UNIDADE X DUALIDADE

Em ocasião de um de meus contatos com os índios, aprendi que eles não têm registro para algumas idéias que são bem comuns pra nós. Admirou-me a reação de um deles a um comentário de um colega da minha equipe sobre o tempo chuvoso. Meu colega protestava contra a garoa que tornava nossa estada na reserva bem mais austera do que imaginávamos, ao que nosso anfitrião reagiu com uma expressão de quem observa alienígenas falando "alienigenês". Pensei comigo... "Ele fala português..." enquanto ele ria e maneava a cabeça. Foi minha deixa para pedir a ele que, por favor, me contasse no que nós parecíamos tão bizarros, e depois de alguma resistência, ele me confiou, em particular, o que me pareceu ser um segredo:
"Não posso entender como alguém pode pensar ser bom ou ruim a precipitação de um elemento da natureza. A chuva apenas chove, quando tem que chover. Logo o sol brilha quando tem que brilhar, o vento venta forte quando assim se faz, e suaviza quando deve. Como pode alguém colocar-se em posição de opinar sobre a natureza, se é "bom ou ruim" a chuva, o sol, o vento?" E ficou me olhando, e eu pra ele, os dois sem saber o que dizer. Seguimos andando em silêncio. Então ri, e maneei a cabeça como ele, e disse: "O mesmo tipo de gente que criou toda essa situação que vemos aqui, meu irmão..." e seguimos os dois maneando a cabeça.
Estes dias lembrei dele, quando percebi que tenho tido problemas pra conversar com as pessoas sobre certos assuntos. Dei-me conta que tem uns conceitos que hoje me parecem muito estranhos. Devido aos anos de trabalho com descondicionamento do corpo e do pensamento, terminei por adquirir dificuldades em entender certas idéias que são bem comuns pra todos, e já foram pra mim também. Fiquei de fato preocupada quando, recentemente alguém me perguntou assim: "O que você acha sobre vidas passadas"? Deu branco total. Eu senti uma sensação muito estranha, como se um abismo se abrisse diante de mim, era como se aquela pessoa não estivesse falando meu idioma. Depois de uns 30 segundos procurando entender o que tinha acontecido comigo, consegui responder:
"Olha... Não consigo entender o conceito de "vidas" no plural, pra mim isso não tem registro. Vida pra mim é a própria Unidade, é contínua, eterna... e você ainda acrescenta a palavra "passadas", daí me atrapalha mesmo! O tempo é algo linear, contínuo também... só existe o agora, eternamente... " Olhei pra ela confusa, e confessei... "Não sei o que você quer dizer com este termo "vidas passadas". Isso existe? Daí foi a vez dela de ficar confusa por alguns segundos. Ficamos nos olhando também sem saber o que dizer. Ainda bem que ela achou graça, riu e relaxamos.

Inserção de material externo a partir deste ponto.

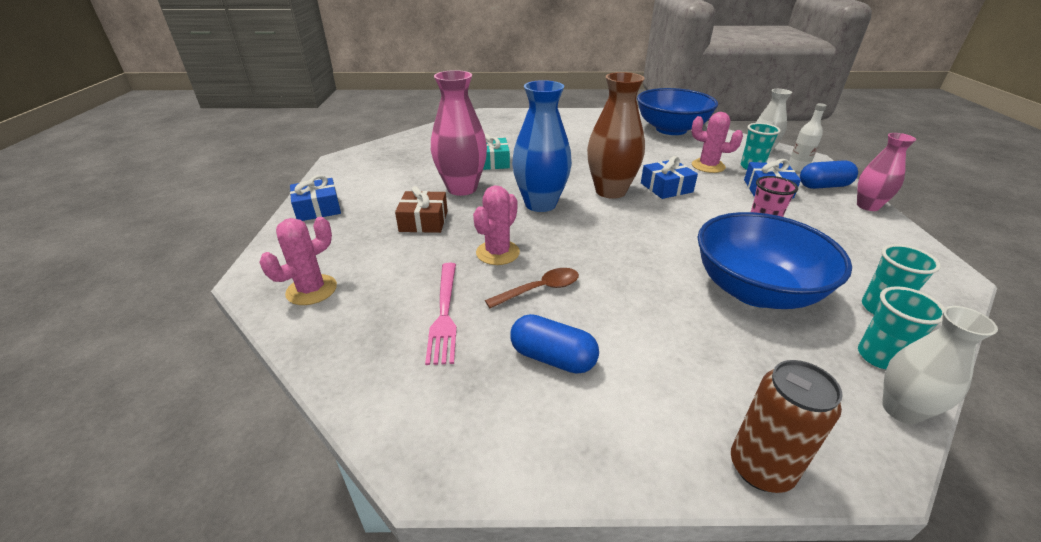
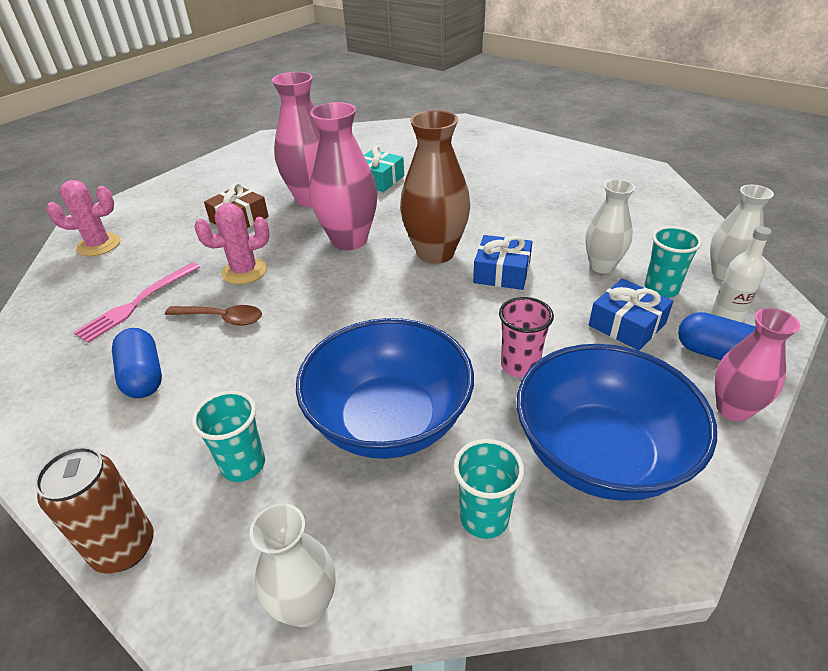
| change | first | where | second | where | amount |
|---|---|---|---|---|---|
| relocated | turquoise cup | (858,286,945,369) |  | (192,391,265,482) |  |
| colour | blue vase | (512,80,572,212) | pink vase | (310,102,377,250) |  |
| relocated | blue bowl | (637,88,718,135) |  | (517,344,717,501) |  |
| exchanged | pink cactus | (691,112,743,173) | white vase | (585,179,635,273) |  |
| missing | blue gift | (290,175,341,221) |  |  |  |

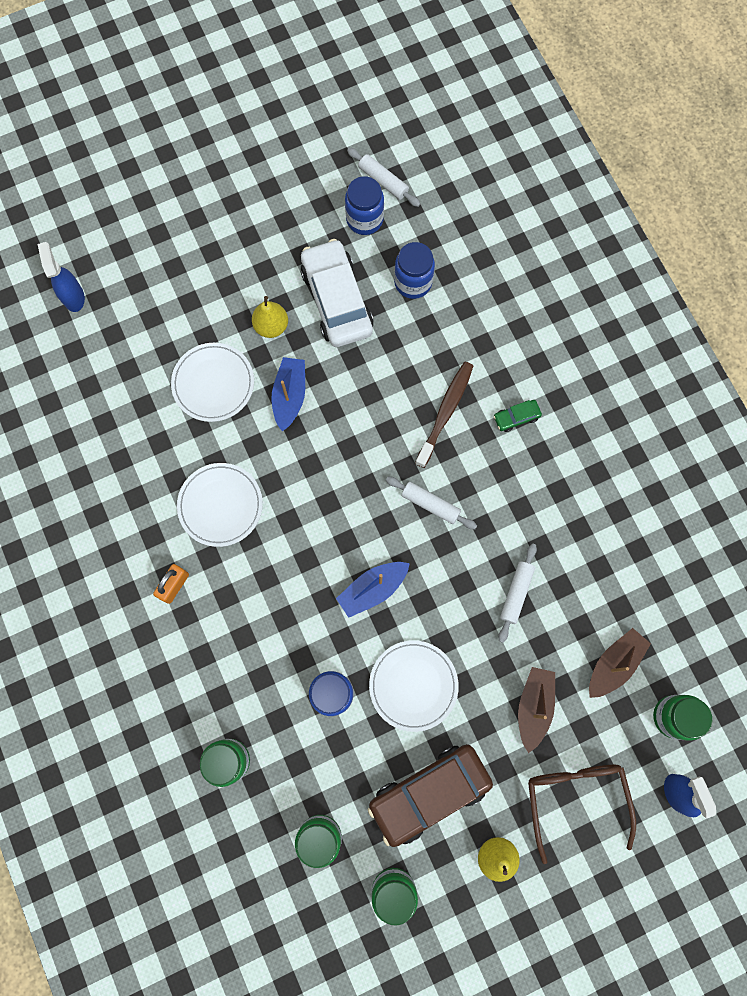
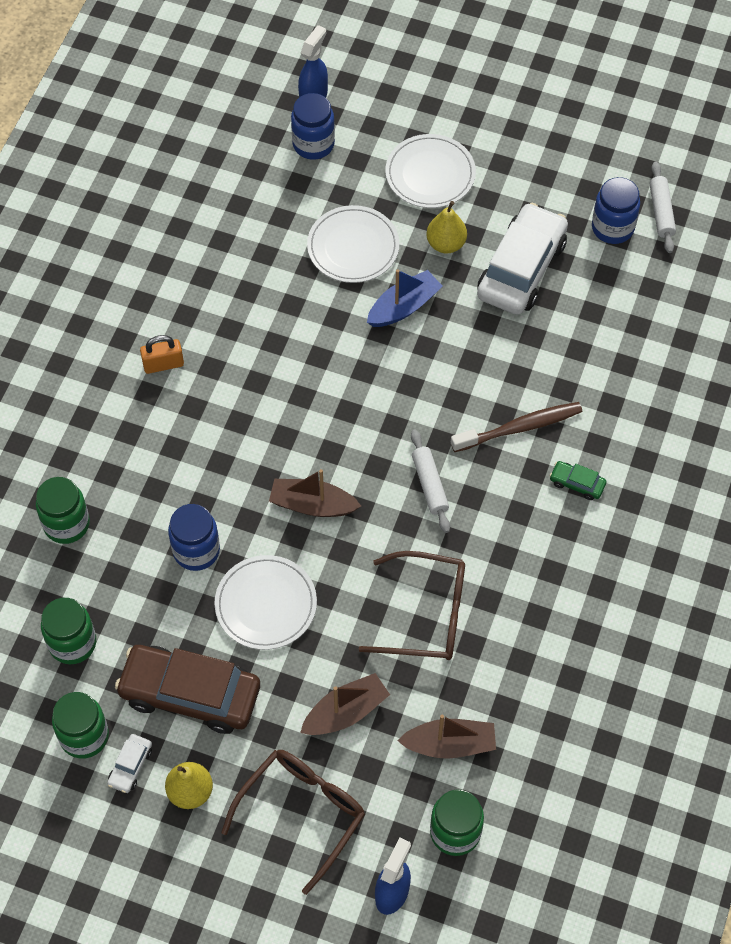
| change | first | where | second | where | amount |
|---|---|---|---|---|---|
| appeared |  |  | white car | (107,734,152,793) |  |
| colour | blue boat | (336,562,410,618) | brown boat | (269,469,361,517) |  |
| relocated | blue jar | (394,242,435,299) |  | (291,93,335,160) |  |
| exchanged | white rolling pin | (498,543,537,643) | brown glasses | (358,551,465,660) |  |
| relocated | white plate | (177,463,263,547) |  | (385,134,476,208) |  |

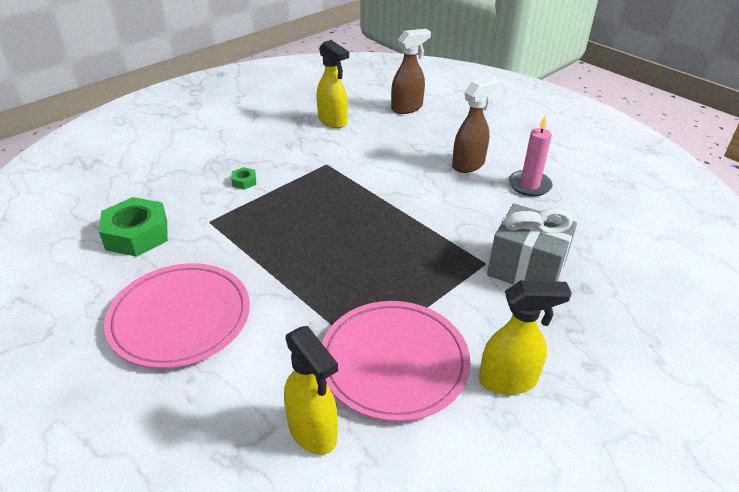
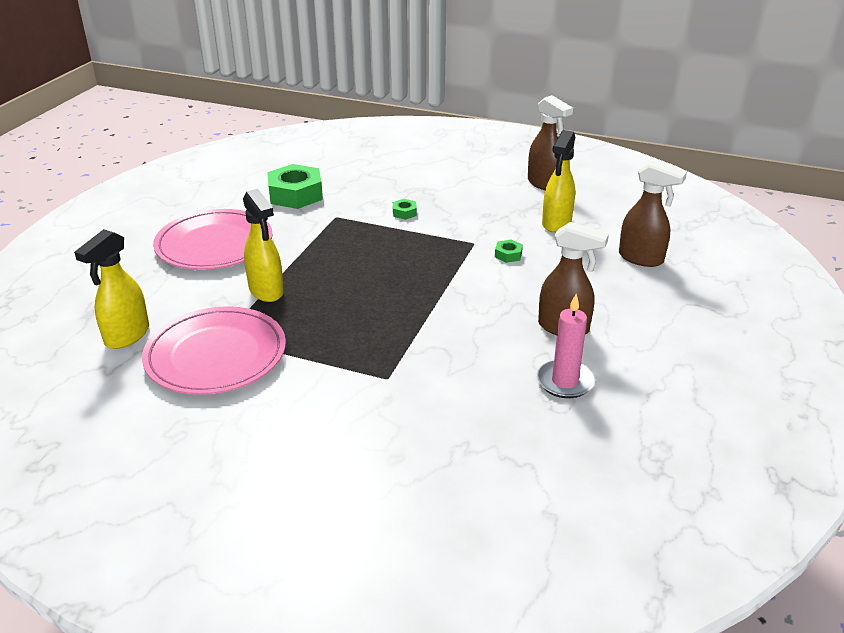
| change | first | where | second | where | amount |
|---|---|---|---|---|---|
| relocated | yellow spray bottle | (479,280,572,395) |  | (243,189,284,302) |  |
| appeared |  |  | green nut | (495,240,523,263) |  |
| appeared |  |  | brown spray bottle | (528,95,573,190) |  |
| missing | grey gift | (487,204,577,285) |  |  |  |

Outro dia também vieram perguntar minha opinião sobre um assunto. Enquanto a pessoa expunha a questão, eu ia analisando levando em consideração o contexto, as limitações, necessidades e crenças da pessoa em questão, para saber se era adequado ou se convinha A ELA a situação em explanação, considerando o objetivo que se desejava com aquilo, e tudo o mais, quando, de repente, a pergunta terminou abruptamente em: "você acha que isto está certo?" Fiquei uns 10 segundos procurando referências para entender o que a pessoa estava querendo dizer com aquilo! Foi como se tivesse batido de cara num muro de concreto. Não sei mais o que quer dizer "certo" ou "errado". Acho que de tanto estes conceitos ficarem fora de uso, deletei.
Tem idéias que meu sistema não decodifica mais. Uma delas é essa de que devemos "aproveitar o momento". Não há vida fora do momento, nada existe que não seja ele, portanto, nada há para ser vivido nem aproveitado, a não ser o momento. O que pode vivenciar ou fazer da vida alguém que não está "aproveitando o momento"?  Alguém, por caridade, pode me dizer?